▸ **TO DO**
In your copy, each line below is repeated exactly and no image appears.

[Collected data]

------------------------

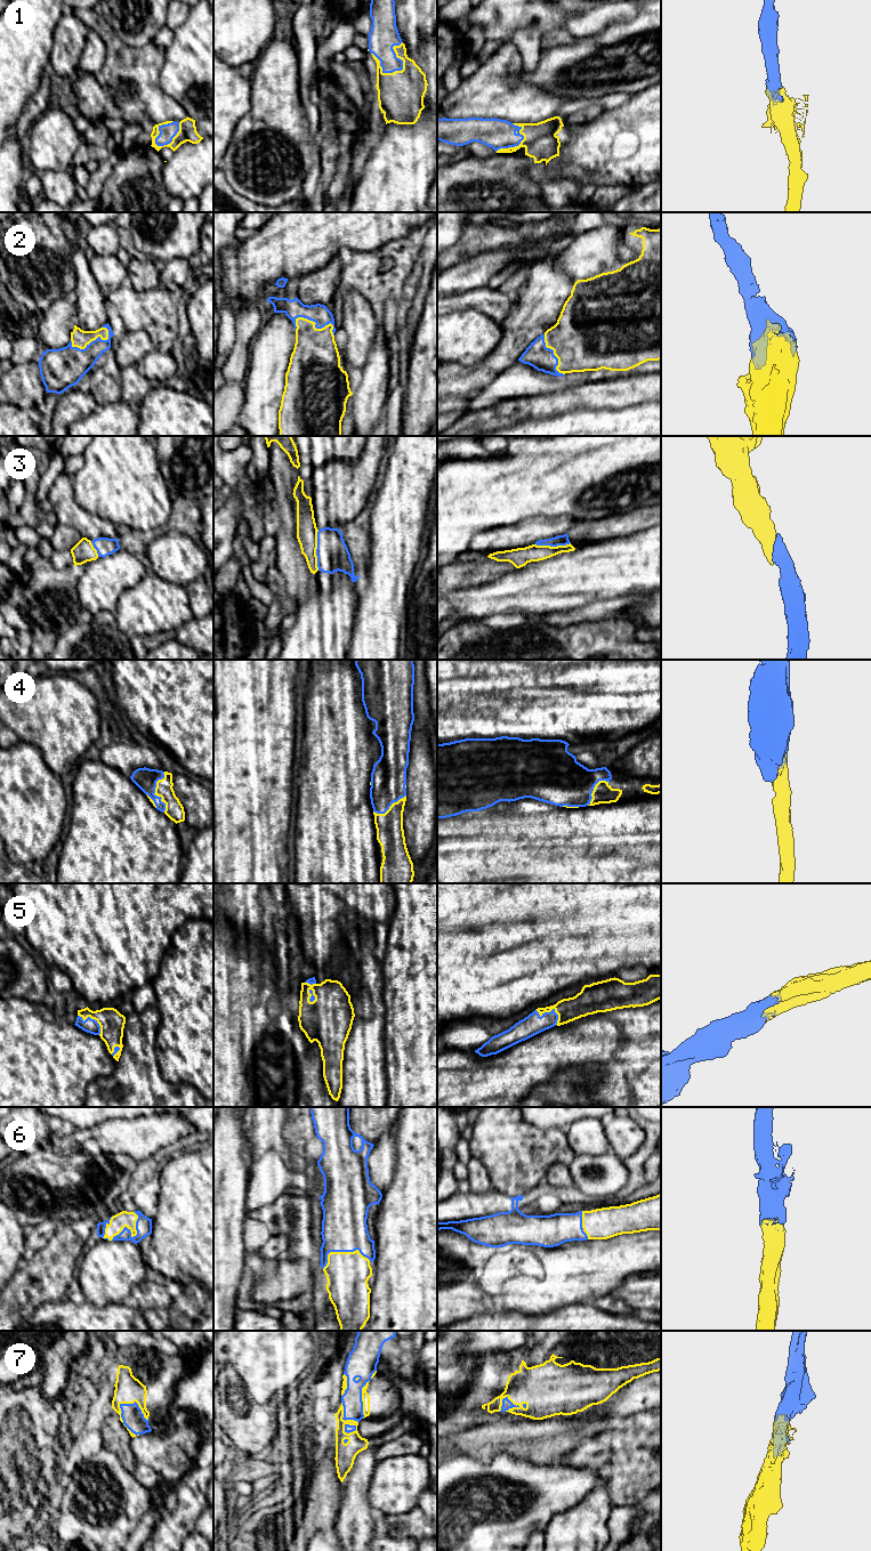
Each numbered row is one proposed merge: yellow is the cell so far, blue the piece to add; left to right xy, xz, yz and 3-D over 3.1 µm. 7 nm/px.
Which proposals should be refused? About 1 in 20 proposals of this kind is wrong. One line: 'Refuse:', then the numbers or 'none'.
Refuse: none

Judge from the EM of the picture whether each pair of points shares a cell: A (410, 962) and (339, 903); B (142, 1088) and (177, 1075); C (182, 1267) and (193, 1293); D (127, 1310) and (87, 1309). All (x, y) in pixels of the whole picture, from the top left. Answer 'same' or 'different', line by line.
A: different
B: different
C: different
D: same

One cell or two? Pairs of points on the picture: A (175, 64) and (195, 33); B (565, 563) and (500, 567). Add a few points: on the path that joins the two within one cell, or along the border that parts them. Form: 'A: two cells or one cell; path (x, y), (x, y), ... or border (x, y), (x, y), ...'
A: one cell; path (183, 56), (192, 41)
B: two cells; border (516, 568), (491, 581)

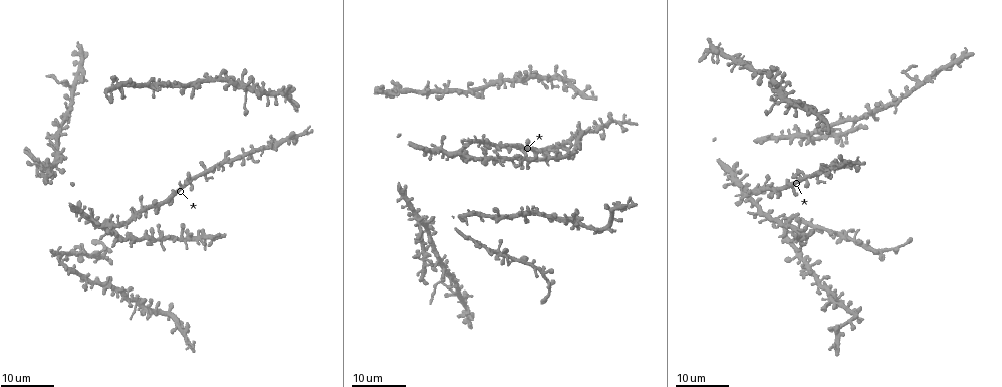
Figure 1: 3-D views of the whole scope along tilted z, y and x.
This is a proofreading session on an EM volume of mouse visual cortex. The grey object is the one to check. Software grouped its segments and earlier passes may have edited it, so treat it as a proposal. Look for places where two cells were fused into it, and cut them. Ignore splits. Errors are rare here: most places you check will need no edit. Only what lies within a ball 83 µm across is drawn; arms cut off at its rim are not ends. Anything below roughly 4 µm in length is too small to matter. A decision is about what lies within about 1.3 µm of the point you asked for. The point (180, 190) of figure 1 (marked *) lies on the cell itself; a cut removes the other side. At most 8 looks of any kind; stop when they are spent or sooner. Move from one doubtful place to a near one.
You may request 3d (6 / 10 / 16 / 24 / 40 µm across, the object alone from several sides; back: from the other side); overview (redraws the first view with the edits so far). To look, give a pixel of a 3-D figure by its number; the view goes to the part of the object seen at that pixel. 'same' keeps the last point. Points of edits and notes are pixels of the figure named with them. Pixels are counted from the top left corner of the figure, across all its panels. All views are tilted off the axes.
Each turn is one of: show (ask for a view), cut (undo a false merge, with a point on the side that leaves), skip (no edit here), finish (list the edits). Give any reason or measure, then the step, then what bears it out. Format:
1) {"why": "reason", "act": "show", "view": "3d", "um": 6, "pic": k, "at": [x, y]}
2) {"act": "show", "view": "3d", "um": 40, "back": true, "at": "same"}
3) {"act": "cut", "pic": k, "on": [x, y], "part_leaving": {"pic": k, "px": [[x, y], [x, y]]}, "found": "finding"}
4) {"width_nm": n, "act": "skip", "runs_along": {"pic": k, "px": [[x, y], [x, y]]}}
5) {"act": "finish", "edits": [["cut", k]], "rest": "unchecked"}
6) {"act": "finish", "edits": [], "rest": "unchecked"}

{"act": "show", "view": "3d", "um": 24, "pic": 1, "at": [102, 228]}

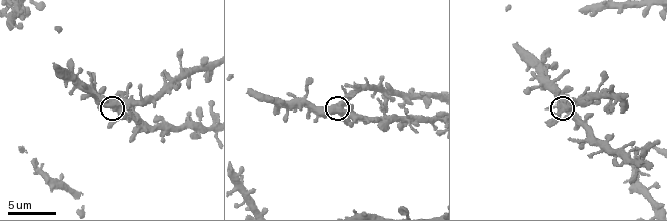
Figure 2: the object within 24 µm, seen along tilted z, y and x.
{"act": "show", "view": "3d", "um": 6, "pic": 2, "at": [342, 110]}

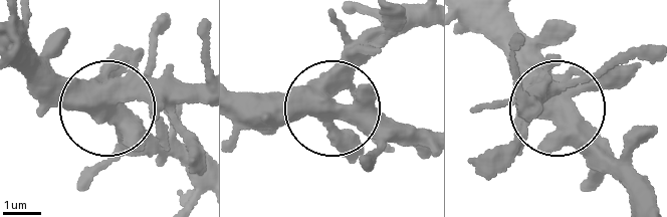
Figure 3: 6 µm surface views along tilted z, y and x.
{"act": "show", "view": "3d", "um": 6, "back": true, "pic": 3, "at": [554, 114]}

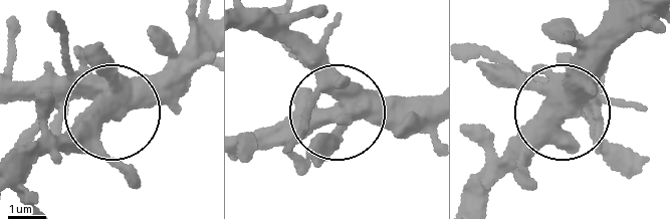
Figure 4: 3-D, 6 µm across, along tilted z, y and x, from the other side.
{"width_nm": 540, "act": "skip", "runs_along": {"pic": 4, "px": [[18, 82], [75, 87], [106, 107], [57, 159]]}, "found": "continuous, no second cell"}

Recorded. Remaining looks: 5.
{"why": "four arms meet", "act": "show", "view": "3d", "um": 16, "pic": 1, "at": [420, 222]}

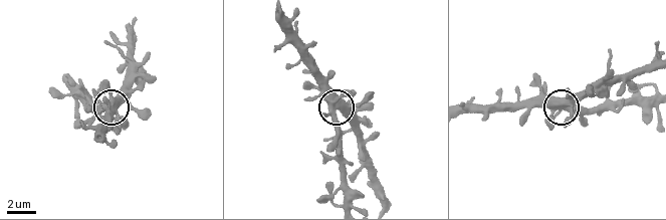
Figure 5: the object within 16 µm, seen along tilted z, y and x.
{"act": "show", "view": "3d", "um": 10, "pic": 5, "at": [339, 105]}

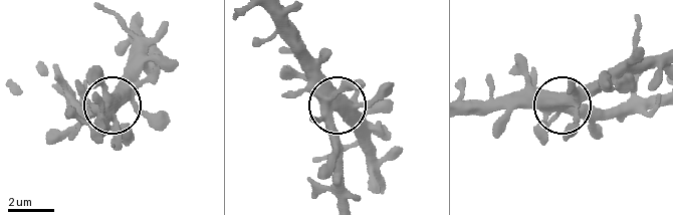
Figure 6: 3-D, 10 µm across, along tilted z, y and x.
{"act": "show", "view": "3d", "um": 10, "back": true, "pic": 6, "at": [335, 107]}

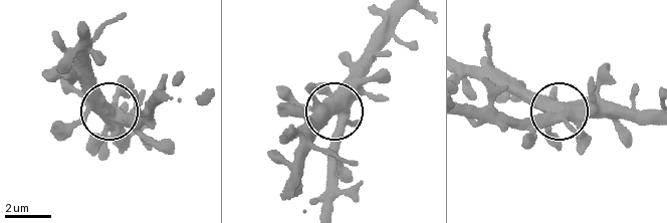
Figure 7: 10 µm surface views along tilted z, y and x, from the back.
{"act": "skip", "found": "all the same cell"}

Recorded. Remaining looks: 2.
{"why": "branch point", "act": "show", "view": "3d", "um": 24, "pic": 1, "at": [289, 134]}

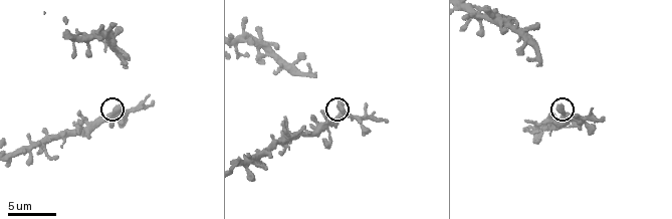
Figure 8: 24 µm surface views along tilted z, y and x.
{"why": "zoom in", "act": "show", "view": "3d", "um": 6, "pic": 8, "at": [115, 112]}

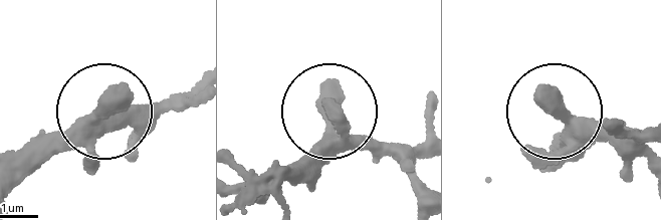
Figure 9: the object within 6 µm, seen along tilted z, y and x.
{"arms": 3, "act": "skip", "found": "one cell here"}

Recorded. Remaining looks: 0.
{"act": "finish", "edits": [], "rest": "unchecked"}

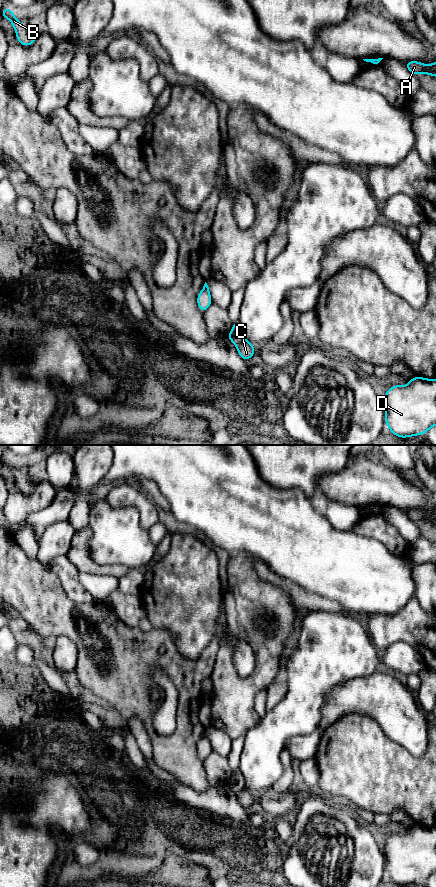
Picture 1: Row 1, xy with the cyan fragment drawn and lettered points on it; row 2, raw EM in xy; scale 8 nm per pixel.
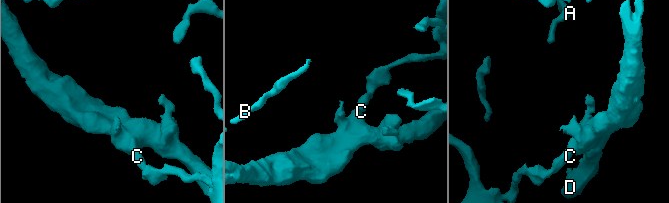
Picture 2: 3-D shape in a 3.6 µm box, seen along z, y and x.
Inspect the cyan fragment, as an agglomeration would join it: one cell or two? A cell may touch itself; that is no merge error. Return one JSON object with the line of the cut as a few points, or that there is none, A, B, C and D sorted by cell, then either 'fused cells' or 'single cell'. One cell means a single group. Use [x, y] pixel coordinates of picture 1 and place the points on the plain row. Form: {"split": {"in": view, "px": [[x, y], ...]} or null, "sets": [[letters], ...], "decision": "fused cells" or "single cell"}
{"split": {"in": "xy", "px": [[245, 787], [237, 794]]}, "sets": [["A", "B", "D"], ["C"]], "decision": "fused cells"}

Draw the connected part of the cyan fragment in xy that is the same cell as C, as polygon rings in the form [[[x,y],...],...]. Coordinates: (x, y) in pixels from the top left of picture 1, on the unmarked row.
[[[245,788],[237,794],[237,799],[239,804],[243,808],[249,808],[254,803],[255,795],[254,793],[250,792],[247,788]]]

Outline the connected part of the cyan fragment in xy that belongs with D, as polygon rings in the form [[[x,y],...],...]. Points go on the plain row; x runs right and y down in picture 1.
[[[415,824],[407,834],[391,834],[382,851],[391,882],[401,886],[427,882],[436,873],[436,827]]]

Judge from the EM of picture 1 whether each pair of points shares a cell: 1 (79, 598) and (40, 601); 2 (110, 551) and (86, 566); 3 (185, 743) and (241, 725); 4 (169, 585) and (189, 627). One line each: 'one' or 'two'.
1: two
2: two
3: two
4: one

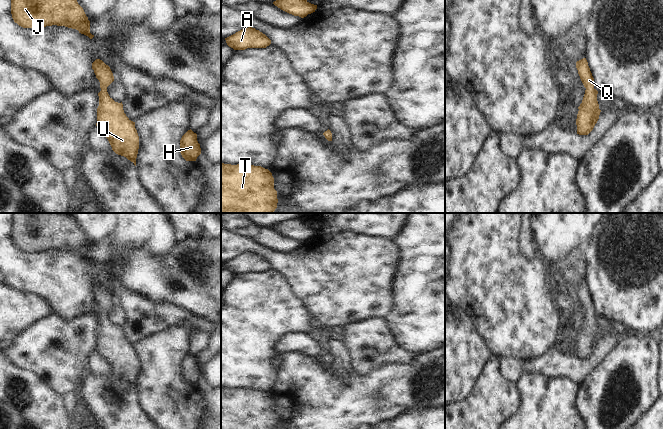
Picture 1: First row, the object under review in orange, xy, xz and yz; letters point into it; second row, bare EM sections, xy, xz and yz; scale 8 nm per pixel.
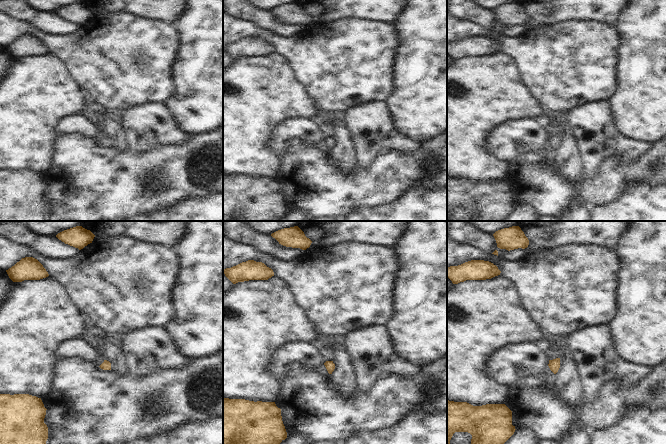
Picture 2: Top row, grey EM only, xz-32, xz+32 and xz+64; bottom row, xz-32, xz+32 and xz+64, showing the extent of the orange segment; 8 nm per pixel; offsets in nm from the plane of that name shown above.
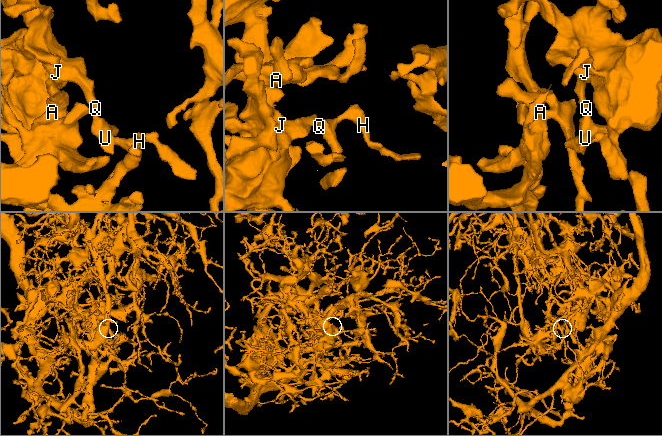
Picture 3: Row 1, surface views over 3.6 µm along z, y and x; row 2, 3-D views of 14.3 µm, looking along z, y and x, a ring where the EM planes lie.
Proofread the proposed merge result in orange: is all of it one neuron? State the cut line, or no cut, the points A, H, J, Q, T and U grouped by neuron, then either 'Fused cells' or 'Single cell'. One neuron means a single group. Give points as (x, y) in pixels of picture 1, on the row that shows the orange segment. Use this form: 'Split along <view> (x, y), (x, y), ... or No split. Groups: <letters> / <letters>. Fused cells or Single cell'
No split. Groups: A H J Q T U. Single cell.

------------------------

▸ **ANSWER FOR THIS EXERCISE**
Each numbered row is one proposed merge: yellow is the cell so far, blue the piece to add; left to right xy, xz, yz and 3-D over 3.1 µm. 7 nm/px.
Which proposals should be refused? About 1 in 20 proposals of this kind is wrong. One line: 'Refuse:', then the numbers or 'none'.
Refuse: none

Judge from the EM of the picture whether each pair of points shares a cell: A (410, 962) and (339, 903); B (142, 1088) and (177, 1075); C (182, 1267) and (193, 1293); D (127, 1310) and (87, 1309). All (x, y) in pixels of the whole picture, from the top left. Answer 'same' or 'different', line by line.
A: different
B: different
C: different
D: same

One cell or two? Pairs of points on the picture: A (175, 64) and (195, 33); B (565, 563) and (500, 567). Add a few points: on the path that joins the two within one cell, or along the border that parts them. Form: 'A: two cells or one cell; path (x, y), (x, y), ... or border (x, y), (x, y), ...'
A: one cell; path (183, 56), (192, 41)
B: two cells; border (516, 568), (491, 581)

Figure 1: 3-D views of the whole scope along tilted z, y and x.
This is a proofreading session on an EM volume of mouse visual cortex. The grey object is the one to check. Software grouped its segments and earlier passes may have edited it, so treat it as a proposal. Look for places where two cells were fused into it, and cut them. Ignore splits. Errors are rare here: most places you check will need no edit. Only what lies within a ball 83 µm across is drawn; arms cut off at its rim are not ends. Anything below roughly 4 µm in length is too small to matter. A decision is about what lies within about 1.3 µm of the point you asked for. The point (180, 190) of figure 1 (marked *) lies on the cell itself; a cut removes the other side. At most 8 looks of any kind; stop when they are spent or sooner. Move from one doubtful place to a near one.
You may request 3d (6 / 10 / 16 / 24 / 40 µm across, the object alone from several sides; back: from the other side); overview (redraws the first view with the edits so far). To look, give a pixel of a 3-D figure by its number; the view goes to the part of the object seen at that pixel. 'same' keeps the last point. Points of edits and notes are pixels of the figure named with them. Pixels are counted from the top left corner of the figure, across all its panels. All views are tilted off the axes.
Each turn is one of: show (ask for a view), cut (undo a false merge, with a point on the side that leaves), skip (no edit here), finish (list the edits). Give any reason or measure, then the step, then what bears it out. Format:
1) {"why": "reason", "act": "show", "view": "3d", "um": 6, "pic": k, "at": [x, y]}
2) {"act": "show", "view": "3d", "um": 40, "back": true, "at": "same"}
3) {"act": "cut", "pic": k, "on": [x, y], "part_leaving": {"pic": k, "px": [[x, y], [x, y]]}, "found": "finding"}
4) {"width_nm": n, "act": "skip", "runs_along": {"pic": k, "px": [[x, y], [x, y]]}}
5) {"act": "finish", "edits": [["cut", k]], "rest": "unchecked"}
6) {"act": "finish", "edits": [], "rest": "unchecked"}

{"act": "show", "view": "3d", "um": 24, "pic": 1, "at": [102, 228]}

Figure 2: the object within 24 µm, seen along tilted z, y and x.
{"act": "show", "view": "3d", "um": 6, "pic": 2, "at": [342, 110]}

Figure 3: 6 µm surface views along tilted z, y and x.
{"act": "show", "view": "3d", "um": 6, "back": true, "pic": 3, "at": [554, 114]}

Figure 4: 3-D, 6 µm across, along tilted z, y and x, from the other side.
{"width_nm": 540, "act": "skip", "runs_along": {"pic": 4, "px": [[18, 82], [75, 87], [106, 107], [57, 159]]}, "found": "continuous, no second cell"}

Recorded. Remaining looks: 5.
{"why": "four arms meet", "act": "show", "view": "3d", "um": 16, "pic": 1, "at": [420, 222]}

Figure 5: the object within 16 µm, seen along tilted z, y and x.
{"act": "show", "view": "3d", "um": 10, "pic": 5, "at": [339, 105]}

Figure 6: 3-D, 10 µm across, along tilted z, y and x.
{"act": "show", "view": "3d", "um": 10, "back": true, "pic": 6, "at": [335, 107]}

Figure 7: 10 µm surface views along tilted z, y and x, from the back.
{"act": "skip", "found": "all the same cell"}

Recorded. Remaining looks: 2.
{"why": "branch point", "act": "show", "view": "3d", "um": 24, "pic": 1, "at": [289, 134]}

Figure 8: 24 µm surface views along tilted z, y and x.
{"why": "zoom in", "act": "show", "view": "3d", "um": 6, "pic": 8, "at": [115, 112]}

Figure 9: the object within 6 µm, seen along tilted z, y and x.
{"arms": 3, "act": "skip", "found": "one cell here"}

Recorded. Remaining looks: 0.
{"act": "finish", "edits": [], "rest": "unchecked"}

Picture 1: Row 1, xy with the cyan fragment drawn and lettered points on it; row 2, raw EM in xy; scale 8 nm per pixel.
Picture 2: 3-D shape in a 3.6 µm box, seen along z, y and x.
Inspect the cyan fragment, as an agglomeration would join it: one cell or two? A cell may touch itself; that is no merge error. Return one JSON object with the line of the cut as a few points, or that there is none, A, B, C and D sorted by cell, then either 'fused cells' or 'single cell'. One cell means a single group. Use [x, y] pixel coordinates of picture 1 and place the points on the plain row. Form: {"split": {"in": view, "px": [[x, y], ...]} or null, "sets": [[letters], ...], "decision": "fused cells" or "single cell"}
{"split": {"in": "xy", "px": [[245, 787], [237, 794]]}, "sets": [["A", "B", "D"], ["C"]], "decision": "fused cells"}

Draw the connected part of the cyan fragment in xy that is the same cell as C, as polygon rings in the form [[[x,y],...],...]. Coordinates: (x, y) in pixels from the top left of picture 1, on the unmarked row.
[[[245,788],[237,794],[237,799],[239,804],[243,808],[249,808],[254,803],[255,795],[254,793],[250,792],[247,788]]]

Outline the connected part of the cyan fragment in xy that belongs with D, as polygon rings in the form [[[x,y],...],...]. Points go on the plain row; x runs right and y down in picture 1.
[[[415,824],[407,834],[391,834],[382,851],[391,882],[401,886],[427,882],[436,873],[436,827]]]

Judge from the EM of picture 1 whether each pair of points shares a cell: 1 (79, 598) and (40, 601); 2 (110, 551) and (86, 566); 3 (185, 743) and (241, 725); 4 (169, 585) and (189, 627). One line each: 'one' or 'two'.
1: two
2: two
3: two
4: one

Picture 1: First row, the object under review in orange, xy, xz and yz; letters point into it; second row, bare EM sections, xy, xz and yz; scale 8 nm per pixel.
Picture 2: Top row, grey EM only, xz-32, xz+32 and xz+64; bottom row, xz-32, xz+32 and xz+64, showing the extent of the orange segment; 8 nm per pixel; offsets in nm from the plane of that name shown above.
Picture 3: Row 1, surface views over 3.6 µm along z, y and x; row 2, 3-D views of 14.3 µm, looking along z, y and x, a ring where the EM planes lie.
Proofread the proposed merge result in orange: is all of it one neuron? State the cut line, or no cut, the points A, H, J, Q, T and U grouped by neuron, then either 'Fused cells' or 'Single cell'. One neuron means a single group. Give points as (x, y) in pixels of picture 1, on the row that shows the orange segment. Use this form: 'Split along <view> (x, y), (x, y), ... or No split. Groups: <letters> / <letters>. Fused cells or Single cell'
No split. Groups: A H J Q T U. Single cell.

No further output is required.